Transcribed page contents:
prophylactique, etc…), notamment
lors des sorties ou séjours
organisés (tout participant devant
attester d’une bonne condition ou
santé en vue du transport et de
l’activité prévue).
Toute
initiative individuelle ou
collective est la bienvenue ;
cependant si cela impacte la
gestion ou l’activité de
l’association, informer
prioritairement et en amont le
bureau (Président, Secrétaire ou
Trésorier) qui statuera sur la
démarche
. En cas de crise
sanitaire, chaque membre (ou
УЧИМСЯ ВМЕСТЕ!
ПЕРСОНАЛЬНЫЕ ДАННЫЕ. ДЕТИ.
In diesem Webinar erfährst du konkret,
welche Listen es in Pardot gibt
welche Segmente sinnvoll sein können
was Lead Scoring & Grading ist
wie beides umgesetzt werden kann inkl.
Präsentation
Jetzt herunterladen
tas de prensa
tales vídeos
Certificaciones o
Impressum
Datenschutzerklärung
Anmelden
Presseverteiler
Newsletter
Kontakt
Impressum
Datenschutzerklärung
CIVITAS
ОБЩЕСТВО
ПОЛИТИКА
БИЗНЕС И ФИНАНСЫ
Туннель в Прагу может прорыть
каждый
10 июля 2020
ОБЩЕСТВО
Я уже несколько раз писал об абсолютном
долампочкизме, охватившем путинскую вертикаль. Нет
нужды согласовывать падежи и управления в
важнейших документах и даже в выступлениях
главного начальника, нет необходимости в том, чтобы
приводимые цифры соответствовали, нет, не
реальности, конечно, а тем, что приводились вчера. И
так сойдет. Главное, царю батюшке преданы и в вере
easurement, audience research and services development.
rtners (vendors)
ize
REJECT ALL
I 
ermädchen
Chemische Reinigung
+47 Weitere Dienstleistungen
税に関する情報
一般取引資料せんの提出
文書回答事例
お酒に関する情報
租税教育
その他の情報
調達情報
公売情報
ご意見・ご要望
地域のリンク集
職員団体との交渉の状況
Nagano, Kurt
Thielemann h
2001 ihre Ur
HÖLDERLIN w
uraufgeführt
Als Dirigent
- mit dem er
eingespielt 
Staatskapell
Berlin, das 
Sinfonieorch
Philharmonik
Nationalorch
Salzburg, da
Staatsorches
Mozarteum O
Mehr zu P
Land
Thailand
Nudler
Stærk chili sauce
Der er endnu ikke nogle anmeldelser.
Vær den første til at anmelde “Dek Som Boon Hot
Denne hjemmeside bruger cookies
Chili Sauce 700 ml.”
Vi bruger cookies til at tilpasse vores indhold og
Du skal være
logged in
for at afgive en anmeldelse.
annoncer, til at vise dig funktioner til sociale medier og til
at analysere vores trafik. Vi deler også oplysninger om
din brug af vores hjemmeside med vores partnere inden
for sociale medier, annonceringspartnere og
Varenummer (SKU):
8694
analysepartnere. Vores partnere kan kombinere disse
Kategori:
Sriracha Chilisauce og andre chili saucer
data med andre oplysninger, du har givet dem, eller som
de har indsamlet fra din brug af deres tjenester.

### [What is needed]
Above are some lines. Repeat exactly, and only, those from the line that has "Sinfonieorch" through the line that has "for at afgive en anmeldelse.".

### [Reply to the exercise]
Sinfonieorch
Philharmonik
Nationalorch
Salzburg, da
Staatsorches
Mozarteum O
Mehr zu P
Land
Thailand
Nudler
Stærk chili sauce
Der er endnu ikke nogle anmeldelser.
Vær den første til at anmelde “Dek Som Boon Hot
Denne hjemmeside bruger cookies
Chili Sauce 700 ml.”
Vi bruger cookies til at tilpasse vores indhold og
Du skal være
logged in
for at afgive en anmeldelse.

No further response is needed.